Studies of the Platinum Group elements have failed to find any evidence of extraterrestrial material in the breccias5, despite the fact that the Ivory Coast tektites did yield unambiguous evidence of the presence of a minute meteoritic component, in studies of the Re-Os isotope system6.

References cited

  1. Meteoritics and Planetary Science, 2007; Volume 42, Number 4-5 (April-May).
  2. Koeberl, C, Milkereit, B, Overpeck, C et al. 2007 M & PS, 42; International and multidisciplinary drilling project into a young complex impact structure: the 2004 ICDP Bosumtwi Crater drilling project - an overview M & PS, 42 (4-5); 483-511.
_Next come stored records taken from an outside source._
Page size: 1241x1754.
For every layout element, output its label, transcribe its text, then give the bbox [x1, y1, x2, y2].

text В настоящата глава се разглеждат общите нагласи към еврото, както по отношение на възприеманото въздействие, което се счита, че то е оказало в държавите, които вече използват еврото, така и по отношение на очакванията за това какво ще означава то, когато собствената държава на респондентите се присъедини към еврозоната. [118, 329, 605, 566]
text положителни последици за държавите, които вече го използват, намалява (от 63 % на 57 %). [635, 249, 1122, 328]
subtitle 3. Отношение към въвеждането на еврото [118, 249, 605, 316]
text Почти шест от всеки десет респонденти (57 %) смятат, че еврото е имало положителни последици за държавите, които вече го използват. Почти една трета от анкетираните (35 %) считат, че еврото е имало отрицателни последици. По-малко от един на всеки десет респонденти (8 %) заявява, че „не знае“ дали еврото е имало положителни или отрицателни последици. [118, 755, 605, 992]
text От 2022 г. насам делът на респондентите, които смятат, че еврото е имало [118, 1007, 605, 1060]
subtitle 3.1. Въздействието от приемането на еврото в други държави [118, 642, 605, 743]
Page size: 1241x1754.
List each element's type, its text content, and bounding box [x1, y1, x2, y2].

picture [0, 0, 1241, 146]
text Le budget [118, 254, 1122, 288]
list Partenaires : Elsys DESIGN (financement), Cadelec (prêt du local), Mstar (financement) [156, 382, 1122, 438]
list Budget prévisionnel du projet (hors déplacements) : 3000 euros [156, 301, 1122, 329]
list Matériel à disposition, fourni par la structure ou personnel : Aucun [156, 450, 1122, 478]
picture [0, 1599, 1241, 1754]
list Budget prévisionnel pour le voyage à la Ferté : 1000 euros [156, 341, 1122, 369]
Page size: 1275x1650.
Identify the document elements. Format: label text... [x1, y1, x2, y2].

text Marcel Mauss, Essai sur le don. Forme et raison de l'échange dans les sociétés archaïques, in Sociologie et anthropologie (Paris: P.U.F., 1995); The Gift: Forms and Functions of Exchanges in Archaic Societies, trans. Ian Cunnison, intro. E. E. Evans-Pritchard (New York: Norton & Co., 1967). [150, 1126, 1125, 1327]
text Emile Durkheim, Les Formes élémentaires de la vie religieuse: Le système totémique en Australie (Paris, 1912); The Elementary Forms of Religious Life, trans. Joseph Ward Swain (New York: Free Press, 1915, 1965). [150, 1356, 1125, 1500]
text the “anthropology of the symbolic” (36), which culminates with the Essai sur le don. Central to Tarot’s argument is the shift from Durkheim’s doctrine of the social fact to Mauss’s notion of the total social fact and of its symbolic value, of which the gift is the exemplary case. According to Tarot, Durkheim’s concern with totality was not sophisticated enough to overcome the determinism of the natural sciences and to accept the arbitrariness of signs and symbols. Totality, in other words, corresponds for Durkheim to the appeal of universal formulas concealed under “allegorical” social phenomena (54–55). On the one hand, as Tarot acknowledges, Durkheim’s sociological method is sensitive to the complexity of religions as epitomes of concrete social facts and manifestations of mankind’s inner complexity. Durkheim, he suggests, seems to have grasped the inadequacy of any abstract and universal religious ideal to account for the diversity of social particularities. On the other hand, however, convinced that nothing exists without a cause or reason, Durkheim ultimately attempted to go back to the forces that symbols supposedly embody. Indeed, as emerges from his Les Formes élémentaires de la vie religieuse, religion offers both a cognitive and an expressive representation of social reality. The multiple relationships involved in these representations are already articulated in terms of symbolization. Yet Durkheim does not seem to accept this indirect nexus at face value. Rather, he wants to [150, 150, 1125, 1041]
  3. McCall, G J H 2001: Tektites in the Geological Record: Showers of glass from the sky. Geological Society Publishing House, Bath;
  4. Koeberl, C, Brandstatter, F, Glass, B P, Hecht, L, Mader,D, Reimold, W U 2007 Uppermost fallback layer in the Bosumtwi crater, Ghana: Mineralogy, Geochemistry and comparison with Ivory Coast tektites M & PS 42 (4-5); 709-729.
  5. McDonald, I, Peucker-Ehrenbrink, B, Coney, L, Feriere, L, Reimold, W U & Koeberl, C 2007 Search for a meteorite component in drill cores from the Boseumtwi impact structure, Ghana: platimum group element contents and osmium isotope characteristics M & PS 42 (4-5); 743-753
  6. Koeberl, C, 1998 Identification of meteorite components in impactites In: Grady, M M, Hutchison, R, McCall, G J H & Rothery, D A Meteorites; Flux with time and impact effects Geological Society, London, Special Publications 140, 133-153.